I'm 71 and like aging. I go to a gym every other day. I work out by how I feel at the time. I've also been trying to learn how to play racquet ball which to me is a fast moving game. I quit driving and use a bicycle for transportation. There might be a chemical change going on in my body but what's going on in my mind makes life more joyful now. Stress doesn't fit in and there's more balance with my choices with who I socialize with.
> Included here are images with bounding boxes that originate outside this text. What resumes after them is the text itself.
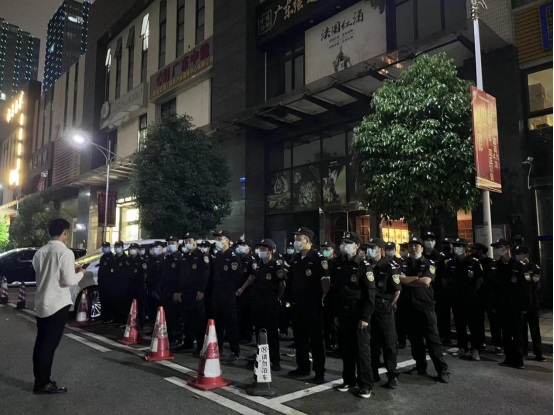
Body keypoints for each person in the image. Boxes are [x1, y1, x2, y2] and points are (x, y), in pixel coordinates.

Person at [32, 219, 90, 394]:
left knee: (41, 344)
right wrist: (81, 273)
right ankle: (43, 384)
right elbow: (69, 281)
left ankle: (41, 380)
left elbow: (45, 273)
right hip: (57, 305)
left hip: (41, 303)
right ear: (65, 232)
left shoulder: (40, 252)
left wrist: (71, 269)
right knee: (49, 346)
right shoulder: (65, 252)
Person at [399, 237, 450, 383]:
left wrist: (407, 279)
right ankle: (420, 366)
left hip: (425, 306)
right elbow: (397, 279)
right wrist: (416, 278)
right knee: (415, 340)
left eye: (416, 246)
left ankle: (442, 370)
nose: (413, 248)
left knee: (433, 339)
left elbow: (426, 281)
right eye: (411, 246)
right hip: (409, 306)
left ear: (421, 248)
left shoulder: (429, 264)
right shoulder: (403, 263)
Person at [334, 232, 376, 399]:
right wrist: (336, 314)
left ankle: (365, 385)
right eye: (343, 242)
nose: (344, 245)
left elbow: (370, 294)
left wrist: (365, 317)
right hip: (344, 311)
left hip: (358, 312)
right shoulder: (339, 263)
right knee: (346, 348)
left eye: (348, 242)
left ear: (357, 246)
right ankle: (348, 380)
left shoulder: (364, 265)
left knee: (362, 351)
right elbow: (337, 290)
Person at [288, 227, 330, 385]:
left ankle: (319, 371)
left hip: (313, 305)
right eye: (296, 238)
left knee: (316, 339)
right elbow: (291, 281)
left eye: (299, 238)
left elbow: (325, 281)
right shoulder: (296, 258)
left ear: (307, 240)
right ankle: (303, 366)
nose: (296, 241)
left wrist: (322, 299)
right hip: (298, 305)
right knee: (300, 338)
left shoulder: (318, 258)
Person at [241, 239, 286, 371]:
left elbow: (282, 284)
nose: (260, 251)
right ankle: (261, 357)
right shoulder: (259, 264)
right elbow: (253, 278)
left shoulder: (276, 265)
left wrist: (277, 297)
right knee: (259, 331)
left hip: (270, 303)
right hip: (258, 302)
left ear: (270, 251)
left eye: (263, 249)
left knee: (271, 333)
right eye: (260, 249)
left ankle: (275, 360)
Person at [490, 239, 530, 370]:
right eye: (495, 247)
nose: (497, 250)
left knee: (517, 333)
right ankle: (508, 358)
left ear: (507, 248)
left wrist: (524, 306)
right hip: (501, 305)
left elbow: (525, 288)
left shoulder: (518, 266)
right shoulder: (496, 266)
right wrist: (494, 304)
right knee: (506, 333)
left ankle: (519, 360)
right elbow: (493, 287)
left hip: (515, 305)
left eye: (499, 247)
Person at [367, 238, 401, 389]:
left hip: (384, 310)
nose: (370, 251)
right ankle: (373, 373)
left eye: (373, 248)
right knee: (372, 344)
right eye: (368, 248)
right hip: (370, 310)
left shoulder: (389, 266)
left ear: (381, 250)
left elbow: (397, 291)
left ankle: (392, 375)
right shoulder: (366, 265)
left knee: (388, 344)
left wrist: (388, 306)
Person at [446, 238, 484, 361]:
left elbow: (480, 281)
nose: (457, 248)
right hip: (457, 298)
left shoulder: (474, 262)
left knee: (474, 325)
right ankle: (462, 347)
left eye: (460, 246)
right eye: (455, 246)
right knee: (459, 324)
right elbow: (448, 279)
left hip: (471, 298)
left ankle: (475, 349)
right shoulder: (451, 262)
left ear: (466, 248)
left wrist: (471, 292)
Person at [211, 231, 243, 363]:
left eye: (220, 239)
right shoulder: (218, 255)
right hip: (217, 293)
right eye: (217, 239)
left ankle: (235, 351)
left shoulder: (233, 256)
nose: (218, 241)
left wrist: (233, 290)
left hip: (228, 293)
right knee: (218, 323)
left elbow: (238, 276)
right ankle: (218, 348)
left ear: (227, 241)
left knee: (231, 323)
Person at [179, 232, 210, 356]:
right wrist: (179, 291)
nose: (187, 243)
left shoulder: (202, 256)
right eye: (186, 241)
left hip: (197, 292)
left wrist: (201, 290)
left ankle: (200, 344)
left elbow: (205, 274)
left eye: (189, 241)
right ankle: (188, 342)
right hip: (186, 292)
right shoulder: (185, 256)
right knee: (187, 317)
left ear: (195, 242)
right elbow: (182, 276)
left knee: (198, 319)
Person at [470, 243, 503, 355]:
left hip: (489, 296)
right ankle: (481, 342)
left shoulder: (490, 263)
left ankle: (497, 345)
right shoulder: (472, 262)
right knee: (478, 320)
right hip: (477, 296)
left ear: (480, 251)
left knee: (494, 321)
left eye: (474, 250)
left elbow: (492, 279)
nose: (472, 252)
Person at [514, 246, 546, 362]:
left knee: (534, 329)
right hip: (521, 303)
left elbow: (534, 284)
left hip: (533, 303)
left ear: (526, 255)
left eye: (520, 253)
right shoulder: (516, 267)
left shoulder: (534, 268)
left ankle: (538, 352)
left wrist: (526, 277)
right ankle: (524, 350)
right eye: (516, 253)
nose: (518, 256)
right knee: (522, 329)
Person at [159, 236, 184, 345]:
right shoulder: (167, 258)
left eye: (173, 243)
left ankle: (178, 337)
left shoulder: (180, 258)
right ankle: (170, 336)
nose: (170, 245)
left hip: (175, 291)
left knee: (177, 315)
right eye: (169, 243)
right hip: (166, 290)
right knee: (168, 315)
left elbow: (181, 277)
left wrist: (178, 291)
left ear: (177, 245)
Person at [235, 239, 257, 345]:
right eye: (240, 245)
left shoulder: (251, 259)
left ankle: (247, 336)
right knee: (240, 313)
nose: (241, 247)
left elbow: (252, 276)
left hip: (247, 291)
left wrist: (242, 288)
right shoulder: (239, 258)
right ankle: (240, 335)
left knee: (247, 314)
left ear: (249, 248)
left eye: (244, 245)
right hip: (238, 290)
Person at [321, 241, 339, 352]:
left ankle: (335, 342)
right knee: (325, 320)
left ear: (332, 250)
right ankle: (327, 342)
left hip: (333, 294)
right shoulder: (322, 262)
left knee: (333, 321)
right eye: (324, 249)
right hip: (324, 294)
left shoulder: (335, 263)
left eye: (327, 249)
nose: (325, 251)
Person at [127, 243, 147, 327]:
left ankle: (141, 323)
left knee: (140, 305)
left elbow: (145, 274)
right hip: (129, 285)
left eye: (134, 248)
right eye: (131, 248)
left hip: (138, 285)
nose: (132, 250)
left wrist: (143, 283)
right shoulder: (128, 260)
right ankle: (130, 322)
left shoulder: (141, 260)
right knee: (129, 304)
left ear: (138, 250)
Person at [146, 241, 164, 323]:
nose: (155, 249)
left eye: (157, 247)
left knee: (158, 307)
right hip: (151, 286)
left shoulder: (163, 259)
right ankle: (153, 323)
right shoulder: (152, 259)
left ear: (162, 248)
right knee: (151, 306)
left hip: (158, 287)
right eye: (154, 248)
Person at [112, 241, 130, 326]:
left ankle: (123, 321)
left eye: (119, 247)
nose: (117, 249)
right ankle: (116, 319)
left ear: (122, 248)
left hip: (123, 284)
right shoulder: (114, 258)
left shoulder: (126, 259)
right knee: (116, 302)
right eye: (116, 247)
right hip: (115, 283)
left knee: (123, 303)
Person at [98, 242, 114, 324]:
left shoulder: (112, 257)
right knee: (102, 299)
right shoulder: (103, 257)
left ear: (109, 247)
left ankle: (108, 317)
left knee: (108, 300)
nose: (104, 248)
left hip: (109, 283)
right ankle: (103, 316)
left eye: (106, 247)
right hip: (102, 282)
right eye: (103, 247)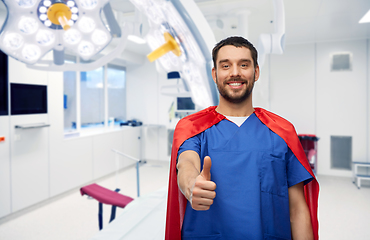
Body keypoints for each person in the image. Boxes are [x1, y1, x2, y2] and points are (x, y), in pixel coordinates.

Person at [165, 36, 319, 240]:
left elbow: (297, 210)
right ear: (215, 73)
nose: (235, 72)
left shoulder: (281, 131)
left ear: (256, 72)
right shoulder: (193, 127)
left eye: (243, 65)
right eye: (226, 65)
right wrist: (192, 185)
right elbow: (186, 163)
Even the other people that are also older are a complete blessing in the aging process because there's such a release of fear in communication being competitive as laughter becomes a priority. Life is living it in the now for me with tons of memories for entertainment.

Iron Steel

Althogh the biochemical inheritance inside the human body poses as the threat , it can also be made use of some better remedies for aging like doing good deeds, keeping the proper & kindness , having great care not to do evil things, helping others ,etc.And as the effects of cortisone or gluco-corticoid can give rise to bad effects to human body, there are some good Hormones like Endorphine( endogenous morphine ) which appear in the blood stream during some practice ,eg. during Meditation, etc.

janine k.

This is just too sad. I prefer to fight it all the way at the gym by lifting weights and stairmaster. I feel so much stronger and just lift that kayak over my head and it literally flys unto the top of the car. At 47 I'm strong, intend to be so til I die and I am not going to mainstream physicians that prescribe drugs instead of wholistic alternatives.